#### Task prompt
Find the lines below that include the word "down" and state how many there are, adding nothing.

#### Source material
-------

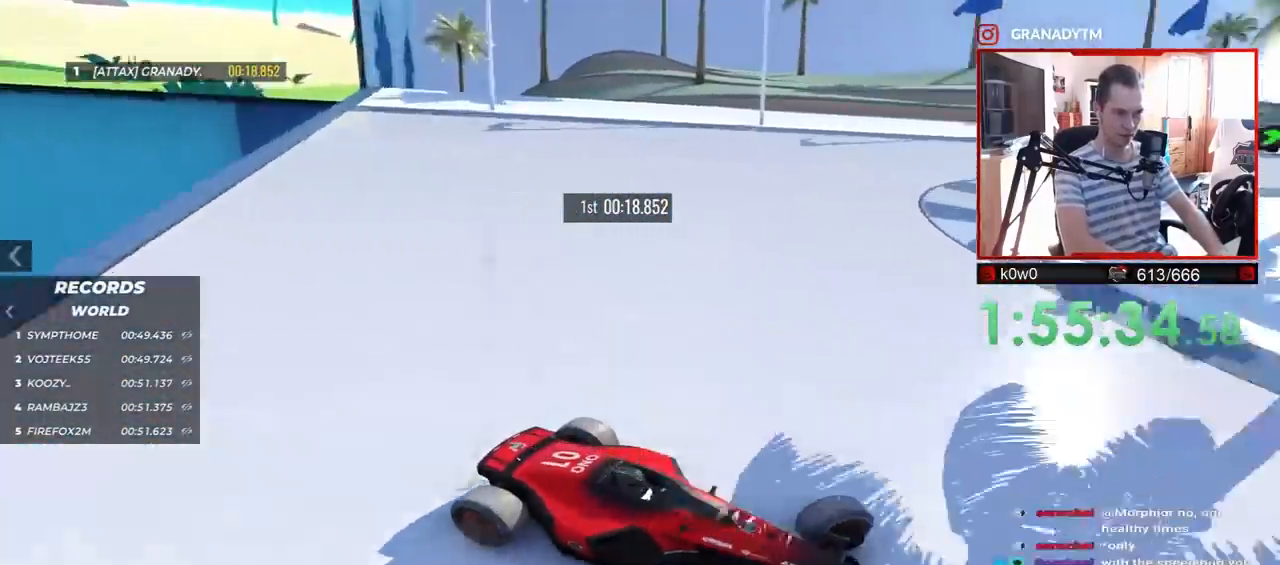
{"keys": ["left", "up"], "events": [[83, "down", "up"]]}
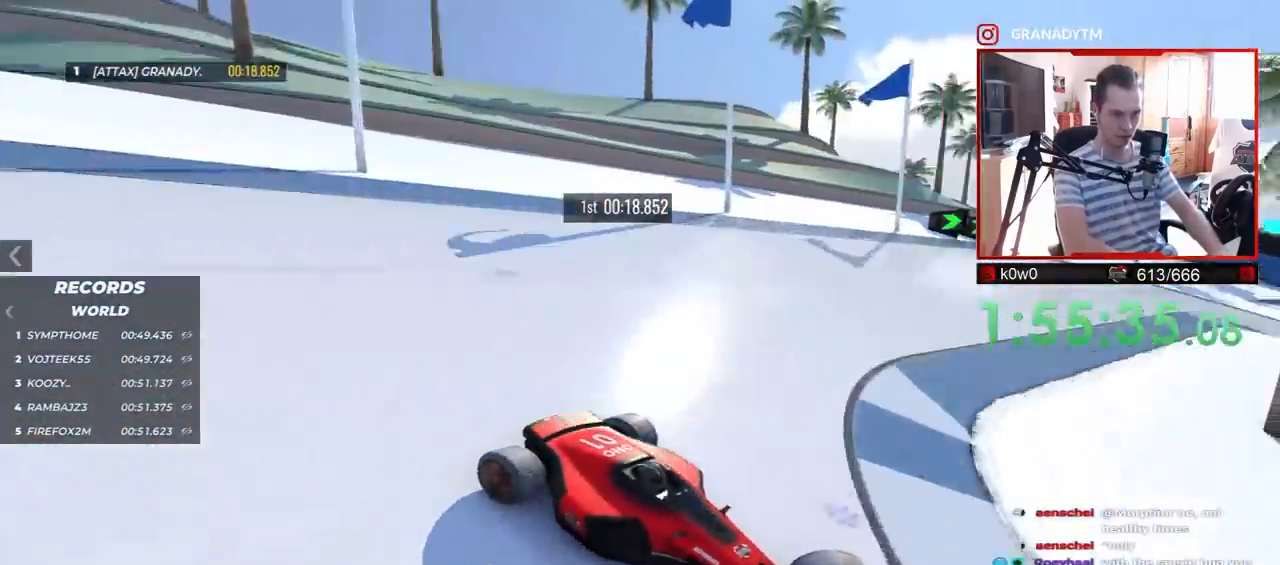
{"keys": ["left", "up"], "events": []}
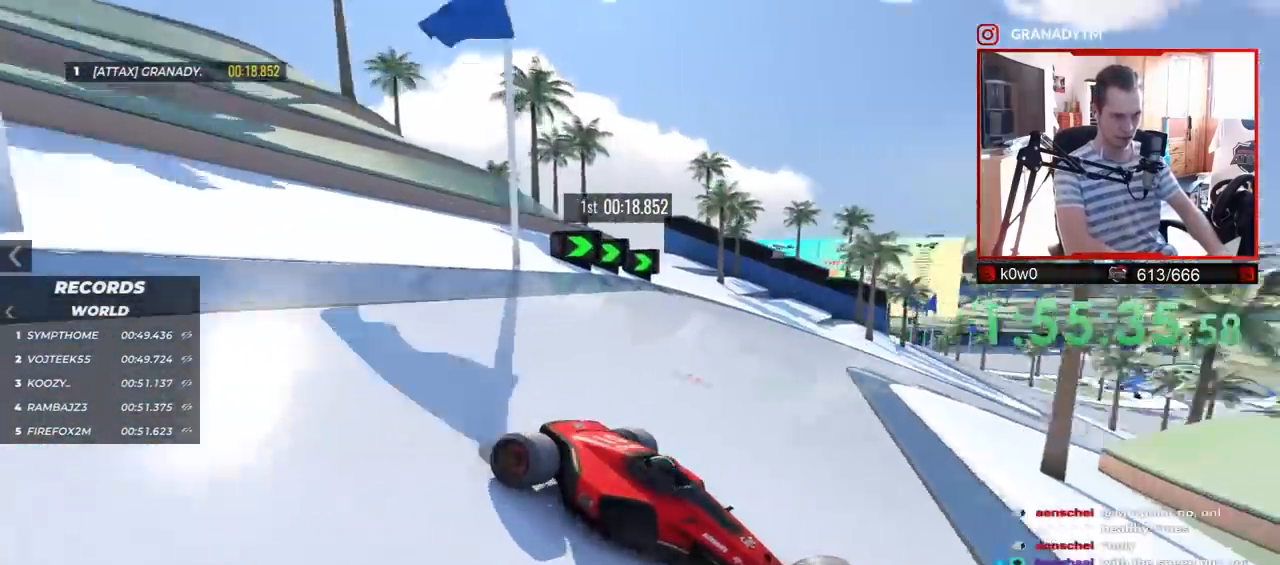
{"keys": ["left"], "events": [[33, "up", "up"], [200, "up", "down"], [300, "up", "up"]]}
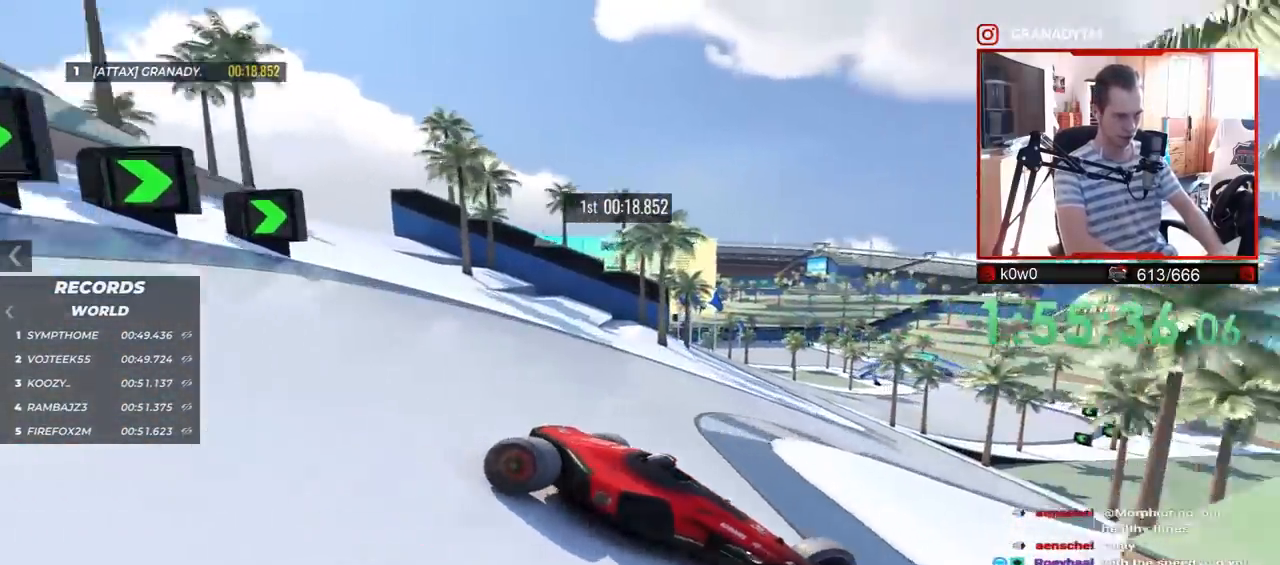
{"keys": ["left", "up"], "events": [[450, "up", "down"]]}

-------

#### Answer space
3